Heidelberg GRAPH EXPO Demo Jobs to Illustrate HEI Flexibility in Action
KENNESAW, GA—August 29, 2012—Heidelberg will take to the HEI wire for GRAPH EXPO 2012 to present a simulated retail promotion campaign designed to deliver the best product to the print buyer by means of a production process that takes the “digital or offset” question off the table, and makes cross-platform color matching its centerpiece.
It sounds ambitious because it is. As the only print technology vendor that can take a file from web-to-print input and move it seamlessly through all subsequent stages of production, gathering and updating cost data at every stage, Heidelberg will encourage printers to look beyond individual machine specifications to grasp the bigger picture and bottom-line benefits of end-to-end production integration. Visitors to the booth will see these benefits clearly demonstrated, not only to the printer, but also—and equally as important—to their clients.
The Problem
The client in the hypothetical promotion is a high-end clothing retailer with a small marketing department and big plans for a targeted print marketing campaign aimed at boosting its market share and customer loyalty. The retailer needs a service provider that can manage its database, print its marketing collateral using offset, digital, and wide-format inkjet equipment, all while managing its corporate color across multiple platforms.
The Solution
Market research comes first. The service provider begins by developing a custom storefront using Heidelberg’s Prinect Web-to-Print Manager to conduct in-store and on-line surveys of 500 participants. The surveys are designed to collect data on the company’s customer base by gender, age, buying power, and clothing preferences. As an incentive, participants receive an accessories brochure with an instantly redeemable, 50 percent-off coupon. The high-quality, coated brochure covers are printed on a Speedmaster SM 52 Anicolor press, and glued and finished on the Stahlfolder TH 56. The coupon also is tipped in-line on the Stahlfolder.

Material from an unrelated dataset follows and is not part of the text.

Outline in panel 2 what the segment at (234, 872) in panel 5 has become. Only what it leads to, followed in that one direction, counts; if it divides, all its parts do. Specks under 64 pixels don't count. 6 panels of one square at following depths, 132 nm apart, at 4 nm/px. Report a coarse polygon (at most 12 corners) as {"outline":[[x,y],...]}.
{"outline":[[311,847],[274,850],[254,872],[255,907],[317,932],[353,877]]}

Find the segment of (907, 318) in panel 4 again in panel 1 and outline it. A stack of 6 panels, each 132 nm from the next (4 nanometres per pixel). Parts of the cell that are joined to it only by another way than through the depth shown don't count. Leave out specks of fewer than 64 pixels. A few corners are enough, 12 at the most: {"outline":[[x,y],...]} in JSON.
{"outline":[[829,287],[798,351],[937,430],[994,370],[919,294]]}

Next, the service provider utilizes data from the Prinect Web-to-Print Manager storefront to create a multi-touch, targeted campaign with variable data. In the first mailing, the customer receives a personalized thank-you letter with an invitation to visit their local store for a fashion consultation and to receive a thank-you gift. To save money on the letter, the customer chooses existing, pre-printed letterhead that can easily be imprinted on the Linoprint C901 with contacts and addresses. Mailed with the letter is a personalized, eight-page catalog based on the customers’ initial survey answers. The front cover of the catalog will be printed static offset on a Speedmaster SM 52 with Anicolor. The inside pages will be variable, based on participants’ survey responses, and printed digitally on the Linoprint C901. Finally, the contents are combined and stitched in-line on the Linoprint’s Bookletmaker accessory.

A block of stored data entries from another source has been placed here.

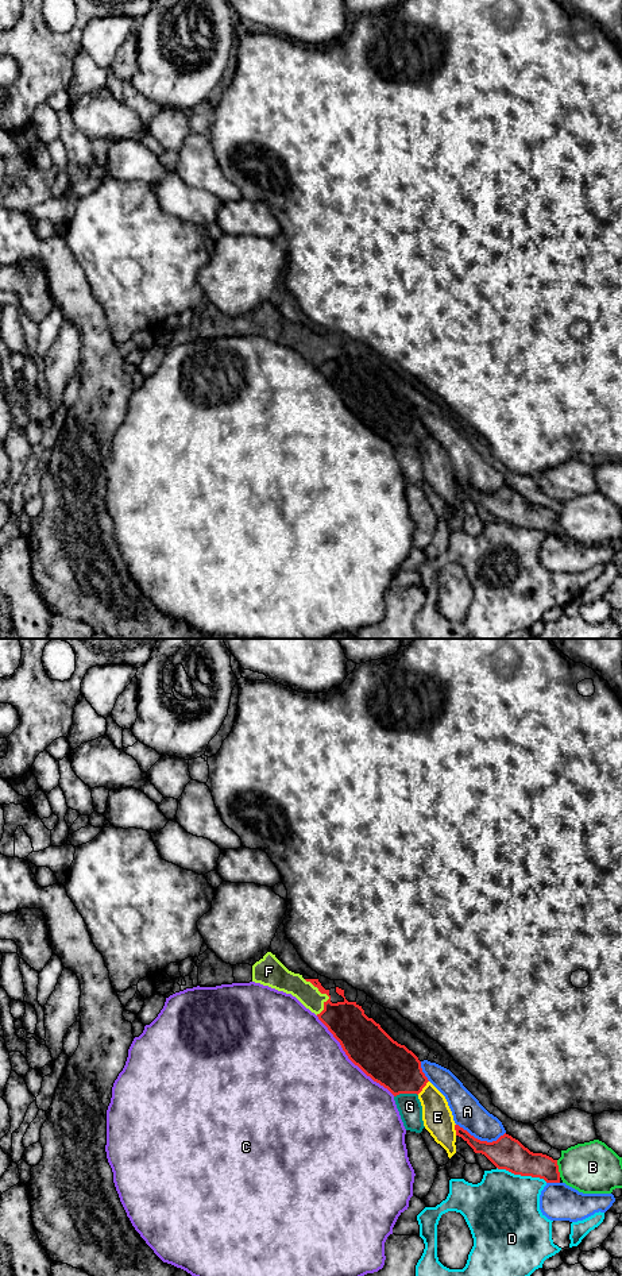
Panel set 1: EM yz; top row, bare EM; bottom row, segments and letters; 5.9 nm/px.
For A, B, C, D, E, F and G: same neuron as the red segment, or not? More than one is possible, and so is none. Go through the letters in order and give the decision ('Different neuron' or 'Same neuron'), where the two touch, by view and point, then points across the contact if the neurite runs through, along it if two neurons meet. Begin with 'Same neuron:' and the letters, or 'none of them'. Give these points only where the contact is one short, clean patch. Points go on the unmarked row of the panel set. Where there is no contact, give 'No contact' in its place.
Same neuron: none of them
A: Different neuron. Touches red at yz (479, 492)
B: Different neuron. Touches red at yz (557, 520)
C: Different neuron. Touches red at yz (351, 412)
D: Different neuron. Touches red at yz (522, 527)
E: Different neuron. Touches red at yz (424, 438)
F: Different neuron. Touches red at yz (325, 344)
G: Different neuron. Touches red at yz (405, 444)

When the customer arrives for their one-on-one personal fashion consultation, the consultant uses the customer’s original survey answers to make fashion recommendations based on the customer’s personal preferences, fashion trends, and body type. Customers also pick up a free gift: men’s cologne or women’s eye shadow in a high-end carton produced on a Speedmaster XL 105 with UV drip-off coating, die-cut on a KAMA ProCut, then folded and glued on a KAMA ProFold.

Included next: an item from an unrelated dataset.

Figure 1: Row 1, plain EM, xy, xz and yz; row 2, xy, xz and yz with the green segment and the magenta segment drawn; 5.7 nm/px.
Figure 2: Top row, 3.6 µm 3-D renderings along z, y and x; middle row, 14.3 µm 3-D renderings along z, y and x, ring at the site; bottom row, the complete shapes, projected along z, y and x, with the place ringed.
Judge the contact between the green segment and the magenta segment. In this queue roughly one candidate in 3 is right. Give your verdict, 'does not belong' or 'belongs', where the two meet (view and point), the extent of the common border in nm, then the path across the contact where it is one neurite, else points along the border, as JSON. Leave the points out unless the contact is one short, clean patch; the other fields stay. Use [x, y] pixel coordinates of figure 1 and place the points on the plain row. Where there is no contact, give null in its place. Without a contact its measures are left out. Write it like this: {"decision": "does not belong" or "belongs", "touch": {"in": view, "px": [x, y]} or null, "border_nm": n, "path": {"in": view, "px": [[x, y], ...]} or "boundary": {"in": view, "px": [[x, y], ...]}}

Based on the in-store consultation, each participant receives a customized consultation via tri-fold mailer, produced digitally on the Linoprint C901, then folded and perfed on the Stahlfolder TH 56. Customers earn 25 percent off their total purchase by selecting an item or items from the consultation.
The Benefits
With color management via Prinect Color Toolbox, the customer reinforces its brand identity through the pitch-perfect reproduction of its corporate colors on everything from large-format in-store signage and point-of-purchase displays (produced on a Rastek H652 UV flatbed inkjet printer), to high-quality tags and packages used for clothing and accessories, regardless of the printing process used.
Thanks to flexible integration and process standardization via Prinect, the marketing story this promotion tells is greater than the sum of its individual components. Across-the-board integration means that all work processes—whether offset, electrophotographic or digital inkjet—are set up for maximum verifiable efficiency and cost control. Best of all, the service provider that made it happen not only gains a satisfied customer, but locks in a major competitive advantage, along with higher profits.